Started chemo 3 days every 2 weeks. I never went back to work because the chemo treatment was very intensive and working with toddlers wasn't a good idea. Treatment continued for the next 6 months. I had lots of help from family and my husband during this time and was fortunate to have a very caring oncologist.

I was able to drive myself to hospital and still pick up my daughter from school. I think keeping to my normal schedule as much as I could also made it easier for my children to deal with my treatment.

June 2010

I started getting terrible tingling, first in my hands, and then my feet during my 11th treatment. The tingling and numbness in my feet started with surges from my calves down to my heels. The surges continued for 2 months until I was left with hardly any feeling from my toes to just below my knees. My hands were numb and my fingers felt like sausages.

It took 6 months before I could do buttons and zippers up.

November 2010

My periods started again with a vengeance. Is this normal?
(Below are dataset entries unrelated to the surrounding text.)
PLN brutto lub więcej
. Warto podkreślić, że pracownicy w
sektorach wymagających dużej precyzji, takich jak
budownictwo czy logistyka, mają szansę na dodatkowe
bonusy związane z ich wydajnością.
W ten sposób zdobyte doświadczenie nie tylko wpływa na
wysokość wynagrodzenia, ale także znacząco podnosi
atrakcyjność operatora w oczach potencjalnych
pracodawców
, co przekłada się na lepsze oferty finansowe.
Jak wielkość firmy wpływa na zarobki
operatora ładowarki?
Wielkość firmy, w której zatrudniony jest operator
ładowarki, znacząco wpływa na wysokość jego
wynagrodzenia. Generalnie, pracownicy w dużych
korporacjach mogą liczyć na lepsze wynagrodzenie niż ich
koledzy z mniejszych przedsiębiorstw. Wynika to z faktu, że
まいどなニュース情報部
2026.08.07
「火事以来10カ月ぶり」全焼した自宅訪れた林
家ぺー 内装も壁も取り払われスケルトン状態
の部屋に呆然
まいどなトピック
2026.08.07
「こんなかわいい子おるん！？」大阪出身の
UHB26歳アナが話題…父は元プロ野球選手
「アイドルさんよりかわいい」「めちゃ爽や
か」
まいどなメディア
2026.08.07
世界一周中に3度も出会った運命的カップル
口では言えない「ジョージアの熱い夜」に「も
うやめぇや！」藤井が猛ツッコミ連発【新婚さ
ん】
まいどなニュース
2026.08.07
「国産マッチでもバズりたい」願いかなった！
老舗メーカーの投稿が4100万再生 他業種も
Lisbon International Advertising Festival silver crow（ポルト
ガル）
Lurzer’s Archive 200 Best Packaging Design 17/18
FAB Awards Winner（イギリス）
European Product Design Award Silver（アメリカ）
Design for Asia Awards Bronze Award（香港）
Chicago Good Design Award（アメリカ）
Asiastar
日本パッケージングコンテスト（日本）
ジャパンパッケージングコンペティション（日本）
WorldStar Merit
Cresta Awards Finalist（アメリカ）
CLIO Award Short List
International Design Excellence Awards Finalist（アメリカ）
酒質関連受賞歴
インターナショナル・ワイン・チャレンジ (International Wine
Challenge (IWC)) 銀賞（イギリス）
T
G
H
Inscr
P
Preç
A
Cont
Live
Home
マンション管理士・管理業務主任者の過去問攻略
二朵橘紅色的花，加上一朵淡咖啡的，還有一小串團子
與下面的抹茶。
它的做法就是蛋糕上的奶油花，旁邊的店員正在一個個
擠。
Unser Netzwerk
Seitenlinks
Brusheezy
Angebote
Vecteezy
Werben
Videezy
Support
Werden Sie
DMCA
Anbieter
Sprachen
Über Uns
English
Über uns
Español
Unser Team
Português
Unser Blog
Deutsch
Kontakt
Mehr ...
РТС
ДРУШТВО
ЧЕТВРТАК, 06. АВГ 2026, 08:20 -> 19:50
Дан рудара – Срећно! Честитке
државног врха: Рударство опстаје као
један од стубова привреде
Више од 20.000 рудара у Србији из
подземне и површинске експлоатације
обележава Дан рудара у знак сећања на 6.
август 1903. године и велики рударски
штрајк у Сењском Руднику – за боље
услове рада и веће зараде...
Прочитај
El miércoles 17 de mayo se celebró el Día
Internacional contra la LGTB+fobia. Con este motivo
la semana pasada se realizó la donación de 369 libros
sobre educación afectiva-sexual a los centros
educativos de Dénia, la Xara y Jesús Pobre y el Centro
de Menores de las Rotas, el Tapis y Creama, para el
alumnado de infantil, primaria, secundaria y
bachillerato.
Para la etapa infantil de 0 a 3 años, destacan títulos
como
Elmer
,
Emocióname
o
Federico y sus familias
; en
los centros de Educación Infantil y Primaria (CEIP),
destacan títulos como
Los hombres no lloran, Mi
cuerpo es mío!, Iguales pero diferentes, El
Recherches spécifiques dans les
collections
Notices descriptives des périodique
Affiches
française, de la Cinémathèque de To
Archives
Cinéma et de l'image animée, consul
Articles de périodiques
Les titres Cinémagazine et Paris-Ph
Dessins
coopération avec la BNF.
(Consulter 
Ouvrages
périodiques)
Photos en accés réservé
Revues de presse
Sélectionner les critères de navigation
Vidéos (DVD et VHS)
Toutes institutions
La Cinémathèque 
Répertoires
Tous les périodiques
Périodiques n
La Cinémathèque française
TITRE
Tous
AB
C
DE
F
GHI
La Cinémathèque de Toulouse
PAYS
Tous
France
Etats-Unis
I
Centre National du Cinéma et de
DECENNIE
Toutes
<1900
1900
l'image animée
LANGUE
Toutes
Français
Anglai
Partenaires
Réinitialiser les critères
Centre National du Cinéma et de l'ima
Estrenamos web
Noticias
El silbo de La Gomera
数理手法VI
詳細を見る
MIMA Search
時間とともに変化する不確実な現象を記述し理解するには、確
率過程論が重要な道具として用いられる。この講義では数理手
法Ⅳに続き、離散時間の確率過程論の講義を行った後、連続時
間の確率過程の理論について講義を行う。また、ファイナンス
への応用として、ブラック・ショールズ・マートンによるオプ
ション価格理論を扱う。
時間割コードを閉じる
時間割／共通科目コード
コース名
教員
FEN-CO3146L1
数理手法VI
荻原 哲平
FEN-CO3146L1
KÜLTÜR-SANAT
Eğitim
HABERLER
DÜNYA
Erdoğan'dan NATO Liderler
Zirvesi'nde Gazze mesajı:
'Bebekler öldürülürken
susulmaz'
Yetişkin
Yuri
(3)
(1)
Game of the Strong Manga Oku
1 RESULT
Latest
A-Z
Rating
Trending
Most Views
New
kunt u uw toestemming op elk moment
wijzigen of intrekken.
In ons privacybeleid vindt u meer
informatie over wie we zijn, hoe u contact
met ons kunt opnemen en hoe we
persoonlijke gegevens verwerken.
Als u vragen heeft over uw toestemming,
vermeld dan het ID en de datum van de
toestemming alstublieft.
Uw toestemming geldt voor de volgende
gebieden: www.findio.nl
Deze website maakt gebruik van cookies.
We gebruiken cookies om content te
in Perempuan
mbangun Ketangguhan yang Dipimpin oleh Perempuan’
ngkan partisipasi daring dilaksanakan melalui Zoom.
My period started, lasted 5 days, stopped back again in 15 days, and has continued in this pattern with breaks of 14 to 15 days.

January 2011

I still have neuropathy in my hands and worse in my feet. The oncologist believes it will get better over the year. Going for a D & C with gyno/onco next week to sort other problem that everyone believes is peri menopausal symptoms?

Regardless of what happens there I feel blessed and grateful that I am still here and try to remember each day is precious and I'm still able to be with my family. I haven't found another job and now home as a full-time mum. I feel blessed and grateful that I am still here and try to remember that each day is precious.

You may never know why these things happen to you. Is it genetic? Something you ate? Others will freely give their opinion on why or how you get cancer. In the end what matters is that you have survived and have the chance to live life with a new, better, perspective.